All non-stepwise regressions which include haplotypes leave out one final haplotype-based regressor. This may be a haplotype of a “normal” frequency (if there is no “rare” haplotype), a “rare” haplotype, or one final haplotype category consisting of the frequencies of the “rare haplotypes” aggregated together. Leaving out this final regressor avoids the multicollinearity problem that would otherwise occur between the haplotypic regressors.

For a stepwise regression, the list of left-out regressors will include all regressors that were excluded from the final model of the regression.

26.18.7 Table of Haplotypes

If haplotypes were involved, a table of the haplotypes (used in the regression or not) and their frequencies is shown.

Additionally, there are two circumstances where additional information is shown for each haplotype:

  • If a full vs. reduced model is used for the main regression, the “Individual vs. Reduced Model P-Value” is shown for each haplotype. The full model for this p-value is derived from taking the reduced model and adding to it the haplotype being listed.
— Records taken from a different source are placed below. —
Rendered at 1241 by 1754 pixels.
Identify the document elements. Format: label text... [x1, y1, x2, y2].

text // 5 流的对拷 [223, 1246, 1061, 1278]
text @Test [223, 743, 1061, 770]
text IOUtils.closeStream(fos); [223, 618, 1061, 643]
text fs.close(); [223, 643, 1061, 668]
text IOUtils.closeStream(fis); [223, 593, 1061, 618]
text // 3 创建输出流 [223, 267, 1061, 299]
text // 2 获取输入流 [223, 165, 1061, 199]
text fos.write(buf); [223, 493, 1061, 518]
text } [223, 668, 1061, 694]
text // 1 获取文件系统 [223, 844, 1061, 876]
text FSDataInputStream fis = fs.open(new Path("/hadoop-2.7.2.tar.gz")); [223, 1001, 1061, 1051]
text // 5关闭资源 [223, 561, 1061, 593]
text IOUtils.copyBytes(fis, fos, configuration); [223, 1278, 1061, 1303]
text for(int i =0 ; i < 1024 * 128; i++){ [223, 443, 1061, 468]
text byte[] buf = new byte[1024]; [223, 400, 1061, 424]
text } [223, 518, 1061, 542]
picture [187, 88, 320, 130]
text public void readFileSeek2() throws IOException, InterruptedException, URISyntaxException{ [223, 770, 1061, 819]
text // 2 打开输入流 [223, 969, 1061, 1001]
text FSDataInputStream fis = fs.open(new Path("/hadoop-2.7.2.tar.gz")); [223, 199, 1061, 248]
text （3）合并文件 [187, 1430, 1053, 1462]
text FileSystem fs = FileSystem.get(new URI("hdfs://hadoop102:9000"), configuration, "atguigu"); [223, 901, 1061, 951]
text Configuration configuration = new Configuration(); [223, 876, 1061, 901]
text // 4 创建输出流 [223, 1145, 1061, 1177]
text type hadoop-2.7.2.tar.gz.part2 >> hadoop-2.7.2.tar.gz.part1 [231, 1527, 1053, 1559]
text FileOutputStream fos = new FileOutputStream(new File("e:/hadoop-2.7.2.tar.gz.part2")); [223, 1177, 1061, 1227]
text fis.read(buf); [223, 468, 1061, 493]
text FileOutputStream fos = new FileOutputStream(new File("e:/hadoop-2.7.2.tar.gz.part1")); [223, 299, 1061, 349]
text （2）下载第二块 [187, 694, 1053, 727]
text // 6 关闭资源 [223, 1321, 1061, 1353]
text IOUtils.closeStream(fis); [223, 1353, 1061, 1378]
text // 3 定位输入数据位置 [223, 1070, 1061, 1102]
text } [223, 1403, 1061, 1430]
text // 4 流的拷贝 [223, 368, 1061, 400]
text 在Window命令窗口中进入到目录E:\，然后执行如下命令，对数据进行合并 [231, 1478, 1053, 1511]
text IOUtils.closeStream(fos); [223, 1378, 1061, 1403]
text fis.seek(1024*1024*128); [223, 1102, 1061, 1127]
The reduced model is also used as a reduced model here. (This contrasts with the method for finding the “univariate fit”, which uses no reduced model.)
  • If a full-model-only (logistic) regression is performed, imputed haplotype counts for cases and imputed haplotype counts for controls are shown, along with the total case count and the total control count. The imputation is based on Hardy-Weinberg equilibrium throughout the data, including both cases and controls.

26.18.8 Parameters

The parameters used for the regression are shown.

NOTE: If this display was made from clicking a single point in a p-value plot made from a moving window, and then clicking the View Regression Results button, the markers used for this point’s regression are shown just before this (Parameters) section, after the table of haplotypes. Otherwise, they are shown near the bottom of this section.

26.18.9 Caveats

Under some circumstances, the iteration procedure for the logistic regression will be unstable and the regression may fail, even when the matrix has sufficient rank and significant regressors are included. Such a circumstance can be when the regression tries to emulate a step function, or otherwise tries to accommodate independent values for which the dependent value is either exclusively 1 or exclusively 0.

If the regression is being done stepwise, similar circumstances resulting in instability may cause “paradoxical” phenomena such as:

  • The final regression (used to get the statistics to show) failing, even though it “is the same as” the last model tried in the stepwise regression. (Actually, the regressors in the final model can be in a different order than in the last model tried in the stepwise regression. If the problem is highly unstable, the different order may be enough to cause the failure.)
  • For some regressors, you may have Pr(> |t|) = 1. This happens where the regression fails after removing the current regressor. (Of course, this is only possible for a regressor other than the latest one that was added in).

Techniques for remedying this situation directly are being contemplated, and may be implemented in HelixTree in the future.

At this time, the best workaround is to filter out the data that causes such instabilities. For instance, if one covariate or haplotype of a regression has a coefficient above 15 or 20 or below -15 or -20 and the regressors from a stepwise regression won’t regress directly, or if a certain covariate or haplotype doesn’t regress by itself, consider splitting (doing recursive partitioning) on the covariate or the markers involved in the haplotype and doing the regression on one or more of the tree node subset spreadsheets.